My attempt : $I_x$ :
I realize that the region is an upper semi circle with radius $r=1$.
$I_x=\iint _D y^2 \rho (x,y)dA=\int_0^{\pi} \int_0^{1} (\rho \sin (\theta))^2 \rho ^2 d \rho d\theta=\frac{\pi}{10}$, which mean that $I_x$ does not depend on the mass of the lattice!
I'm guessing that my error comes from the first step, that is $\iint _D y^2 \rho (x,y)dA=\int_0^{\pi} \int_0^{1} (\rho \sin (\theta))^2 \rho ^2 d \rho d\theta$. Should I replace $y$ by $\sin x$, so $y=\sin (\cos (\theta))$?

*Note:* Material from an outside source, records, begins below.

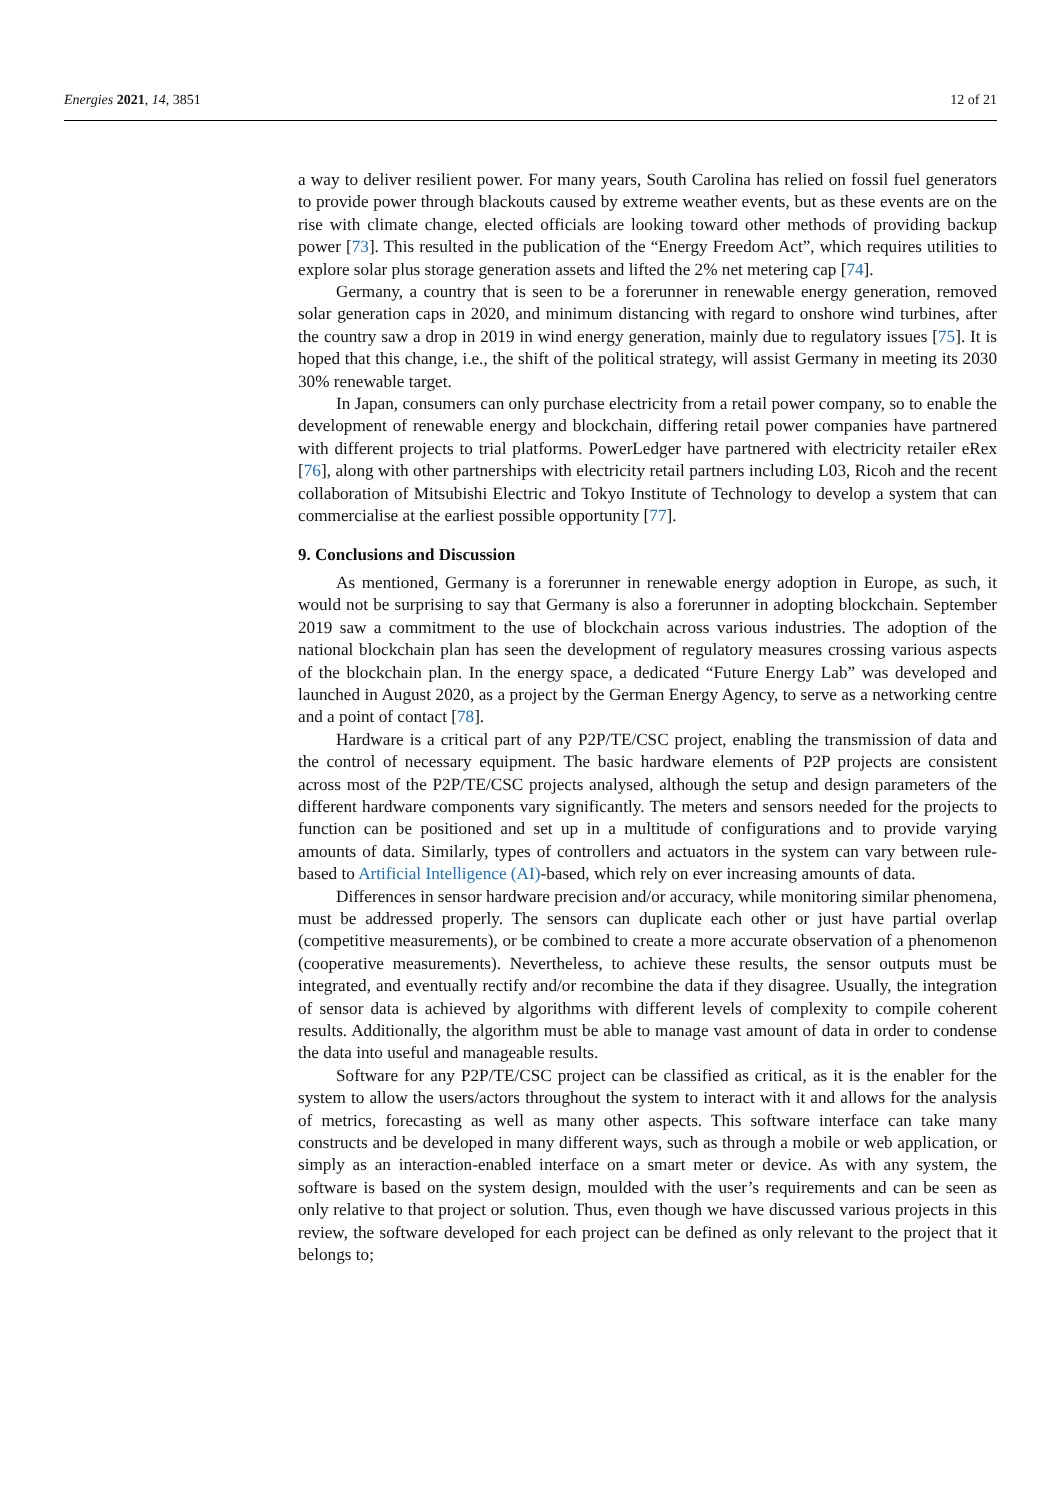Energies 2021, 14, 3851 12 of 21
a way to deliver resilient power. For many years, South Carolina has relied on fossil fuel generators to provide power through blackouts caused by extreme weather events, but as these events are on the rise with climate change, elected officials are looking toward other methods of providing backup power [73]. This resulted in the publication of the “Energy Freedom Act”, which requires utilities to explore solar plus storage generation assets and lifted the 2% net metering cap [74].
Germany, a country that is seen to be a forerunner in renewable energy generation, removed solar generation caps in 2020, and minimum distancing with regard to onshore wind turbines, after the country saw a drop in 2019 in wind energy generation, mainly due to regulatory issues [75]. It is hoped that this change, i.e., the shift of the political strategy, will assist Germany in meeting its 2030 30% renewable target.
In Japan, consumers can only purchase electricity from a retail power company, so to enable the development of renewable energy and blockchain, differing retail power companies have partnered with different projects to trial platforms. PowerLedger have partnered with electricity retailer eRex [76], along with other partnerships with electricity retail partners including L03, Ricoh and the recent collaboration of Mitsubishi Electric and Tokyo Institute of Technology to develop a system that can commercialise at the earliest possible opportunity [77].
9. Conclusions and Discussion
As mentioned, Germany is a forerunner in renewable energy adoption in Europe, as such, it would not be surprising to say that Germany is also a forerunner in adopting blockchain. September 2019 saw a commitment to the use of blockchain across various industries. The adoption of the national blockchain plan has seen the development of regulatory measures crossing various aspects of the blockchain plan. In the energy space, a dedicated “Future Energy Lab” was developed and launched in August 2020, as a project by the German Energy Agency, to serve as a networking centre and a point of contact [78].
Hardware is a critical part of any P2P/TE/CSC project, enabling the transmission of data and the control of necessary equipment. The basic hardware elements of P2P projects are consistent across most of the P2P/TE/CSC projects analysed, although the setup and design parameters of the different hardware components vary significantly. The meters and sensors needed for the projects to function can be positioned and set up in a multitude of configurations and to provide varying amounts of data. Similarly, types of controllers and actuators in the system can vary between rule-based to Artificial Intelligence (AI)-based, which rely on ever increasing amounts of data.
Differences in sensor hardware precision and/or accuracy, while monitoring similar phenomena, must be addressed properly. The sensors can duplicate each other or just have partial overlap (competitive measurements), or be combined to create a more accurate observation of a phenomenon (cooperative measurements). Nevertheless, to achieve these results, the sensor outputs must be integrated, and eventually rectify and/or recombine the data if they disagree. Usually, the integration of sensor data is achieved by algorithms with different levels of complexity to compile coherent results. Additionally, the algorithm must be able to manage vast amount of data in order to condense the data into useful and manageable results.
Software for any P2P/TE/CSC project can be classified as critical, as it is the enabler for the system to allow the users/actors throughout the system to interact with it and allows for the analysis of metrics, forecasting as well as many other aspects. This software interface can take many constructs and be developed in many different ways, such as through a mobile or web application, or simply as an interaction-enabled interface on a smart meter or device. As with any system, the software is based on the system design, moulded with the user’s requirements and can be seen as only relative to that project or solution. Thus, even though we have discussed various projects in this review, the software developed for each project can be defined as only relevant to the project that it belongs to;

If so, then I don't understand why I can't take $y$ as $\rho \sin (\theta)$...
• Jul 19th 2009, 03:38 PM
Jester
Quote:

Originally Posted by arbolis
I'd like to know where I went wrong :
A lattice with constant density $\rho (x,y)= \rho$ is on the region under the curve $y= \sin x$ from $x=0$ to $x=\pi$. Find the moments of inertia $I_x$ and $I_y$.
My attempt : $I_x$ :
I realize that the region is an upper semi circle with radius $r=1$.
$I_x=\iint _D y^2 \rho (x,y)dA=\int_0^{\pi} \int_0^{1} (\rho \sin (\theta))^2 \rho ^2 d \rho d\theta=\frac{\pi}{10}$, which mean that $I_x$ does not depend on the mass of the lattice!
I'm guessing that my error comes from the first step, that is $\iint _D y^2 \rho (x,y)dA=\int_0^{\pi} \int_0^{1} (\rho \sin (\theta))^2 \rho ^2 d \rho d\theta$. Should I replace $y$ by $\sin x$, so $y=\sin (\cos (\theta))$?
If so, then I don't understand why I can't take $y$ as $\rho \sin (\theta)$...

You've got to be careful. You are using $\rho$ for two different things here. A density and a changing radius.